• EXERCISE DIRECTIONS:
Pick out each line below containing "events".

• DATASET EXCERPT:
--------

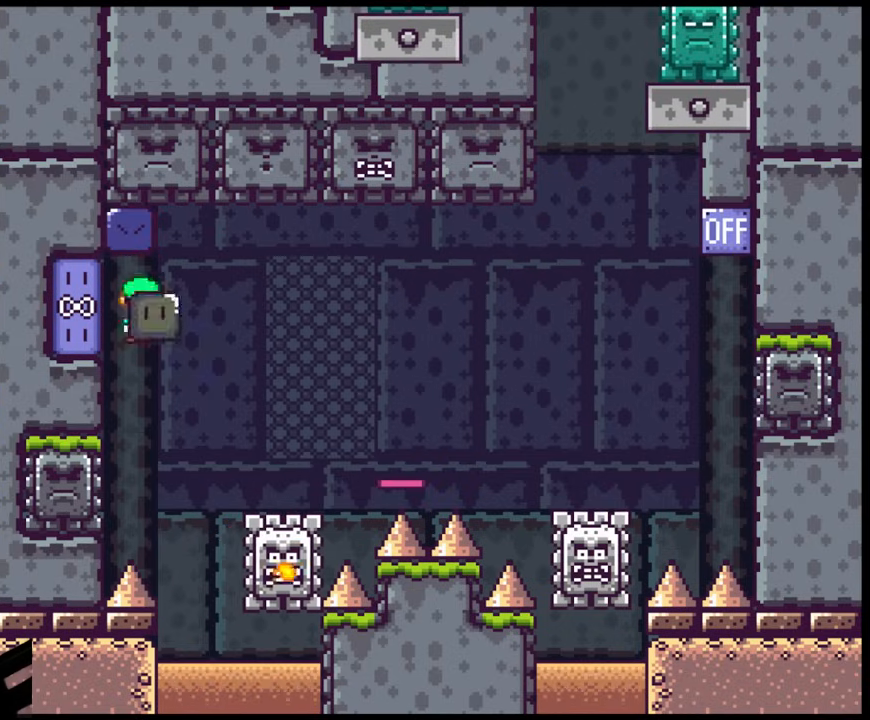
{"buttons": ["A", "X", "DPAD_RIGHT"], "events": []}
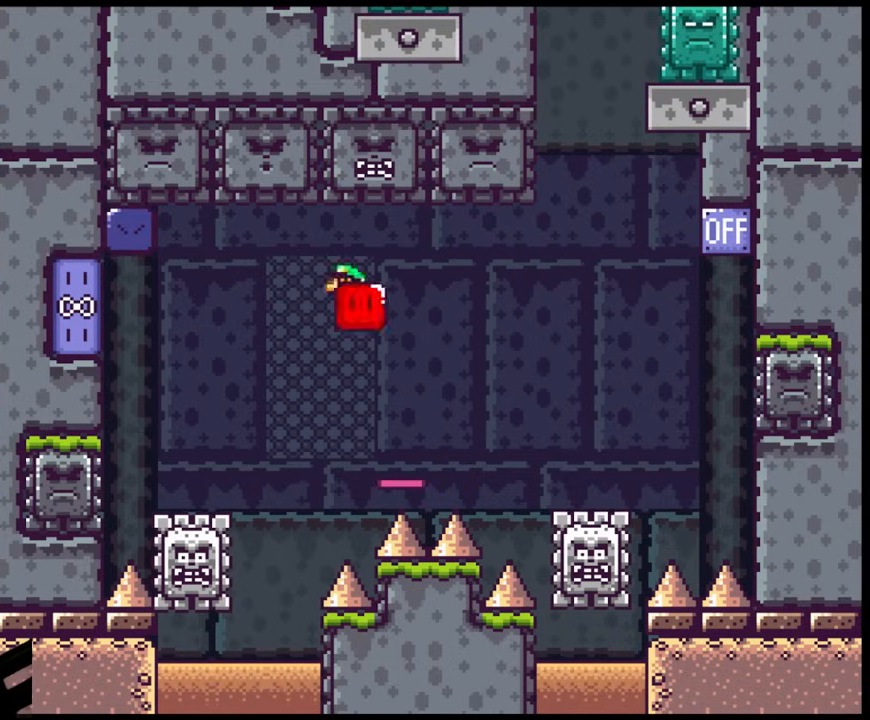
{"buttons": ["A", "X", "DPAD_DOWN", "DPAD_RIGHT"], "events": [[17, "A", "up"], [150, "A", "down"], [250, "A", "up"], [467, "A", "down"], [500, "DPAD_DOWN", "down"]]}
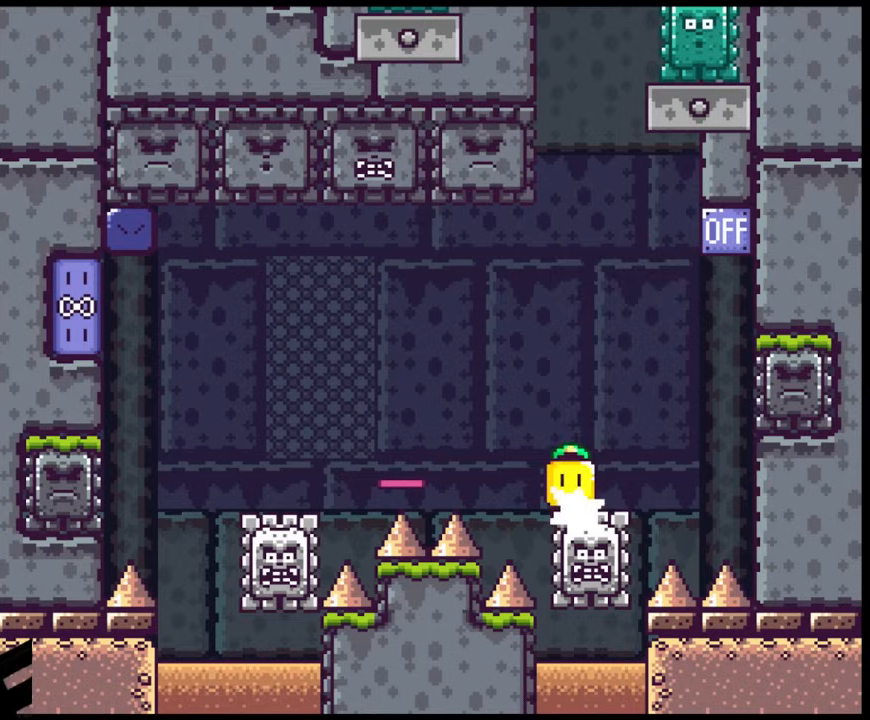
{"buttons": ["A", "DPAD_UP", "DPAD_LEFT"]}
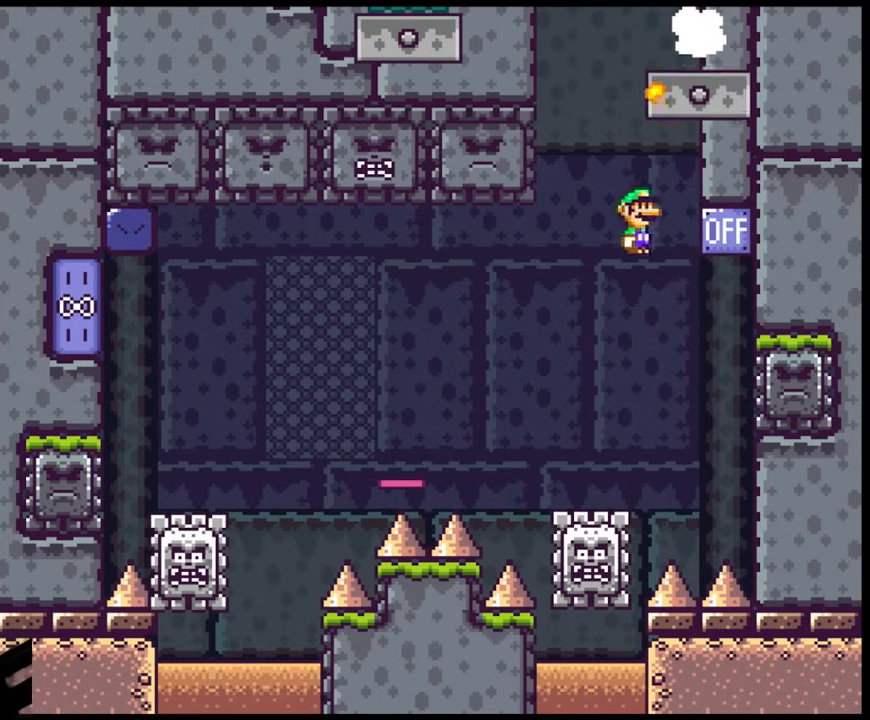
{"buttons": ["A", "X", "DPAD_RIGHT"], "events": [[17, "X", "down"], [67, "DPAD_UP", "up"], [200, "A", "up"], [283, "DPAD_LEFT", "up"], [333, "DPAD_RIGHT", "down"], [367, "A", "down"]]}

--------

• RESPONSE TO THIS TASK:
{"buttons": ["A", "X", "DPAD_RIGHT"], "events": []}
{"buttons": ["A", "X", "DPAD_DOWN", "DPAD_RIGHT"], "events": [[17, "A", "up"], [150, "A", "down"], [250, "A", "up"], [467, "A", "down"], [500, "DPAD_DOWN", "down"]]}
{"buttons": ["A", "X", "DPAD_RIGHT"], "events": [[17, "X", "down"], [67, "DPAD_UP", "up"], [200, "A", "up"], [283, "DPAD_LEFT", "up"], [333, "DPAD_RIGHT", "down"], [367, "A", "down"]]}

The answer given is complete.